Now that developers have the means to release expansion packs on consoles, they aren't, when they should be. That's the real problem. The closest thing to an expansion pack was Halo 3 ODST, they even labeled it as such. How much did it cost? $60.

You're completely ignoring that a boxed expansion of a PC game usually runs $30-40 as well. What makes up the difference between console and PC games? Platform licensing. That's why PC games generally clock in at $10-20 less than their console counterparts and aren't nearly as tied to the MSRP as a console title (hence seeing Fry's and other big box retailers often blow out a new PC game for $20 to attract customers).

You bring up World of Goo... which illustrates my point. When this type of delivery system is roughly two years old while its PC counterpart is roughly two years older than that, you still expect the console world to magically catch up overnight? Developers are still figuring out how this works. Give it time.

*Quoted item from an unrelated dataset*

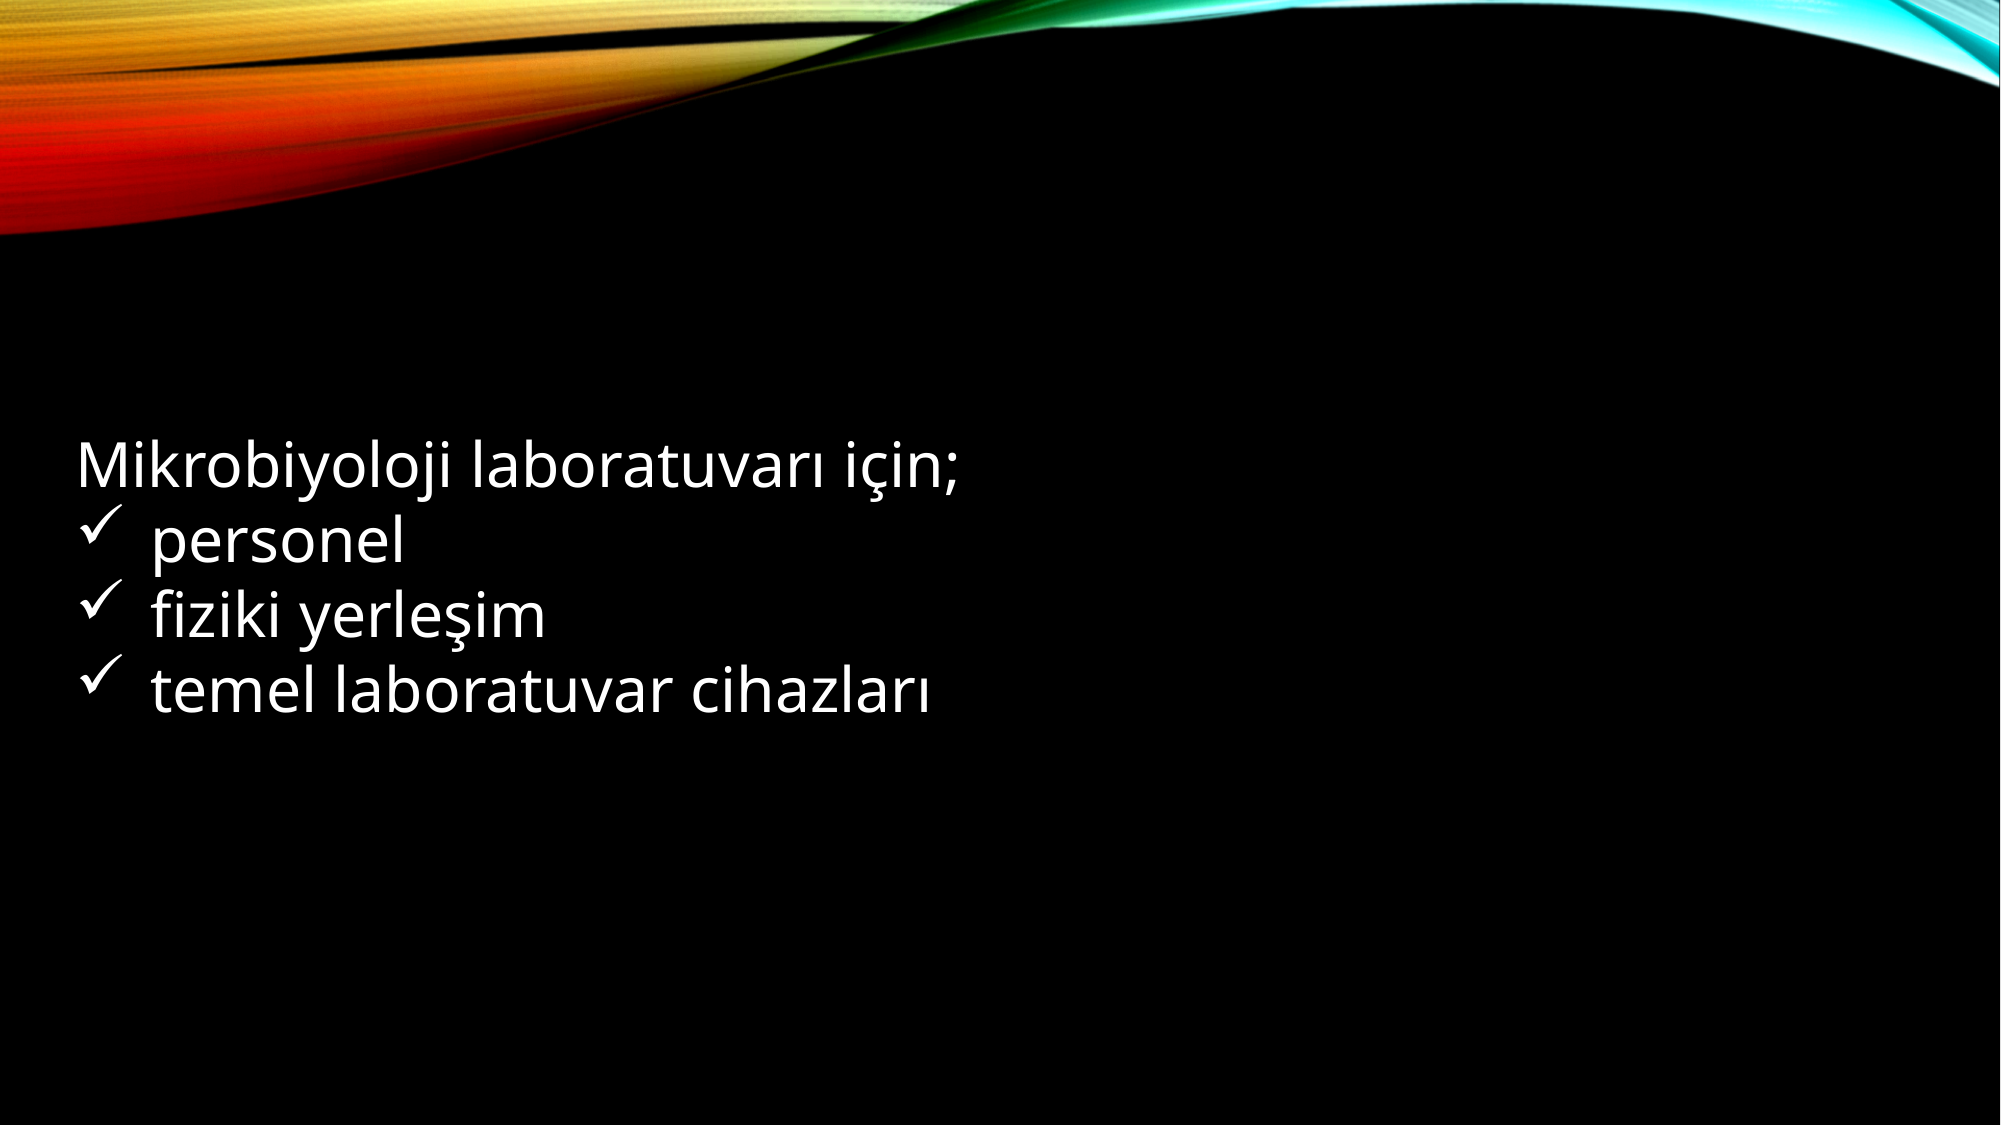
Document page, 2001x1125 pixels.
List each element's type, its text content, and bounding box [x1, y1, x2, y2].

list Mikrobiyoloji laboratuvarı için; personel fiziki yerleşim temel laboratuvar cihazları [75, 425, 1962, 804]
picture [0, 0, 2000, 237]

There are millions of gamers who never played on PC... only console. Yet, because you've experienced PC superiority, consoles should just avoid that market entirely? Again, your logic makes no sense. Consoles are bringing the best (and a few of the worst) parts of PC gaming to a plug-and-play environment and you're cursing them for it. Well, okay, that's great. You have to realize that to many people, this is an entirely new experience because they never bothered with PC gaming in the past. I, for one, even as a PC gamer, welcome the change. It's progress, though there will surely be bumps along the road as it's all figured out and consumers decide what is a good deal and what is a rip-off.

As for your "200 million and 150 guys" argument, did it ever occur to you that's one of the few ways to make money in the console environment? It has ALWAYS been that way, though the numbers weren't as high. As technology improves, budgets will rise, and over time, it will balance out as middleware devs ease some of the burden and developers learn to more accurately target their demographic, which XBLM and PSN will allow them to do.

You keep cursing consoles for adding online and storage without realizing that's the only way they're going to be able to get past this financial hurdle without completely tearing down their retailing structure and licensing programs, which will never happen. The only other option is for console gaming to completely ignore high definition and stick with PS2-era graphics until the end of time. You can't have your cake and eat it, too.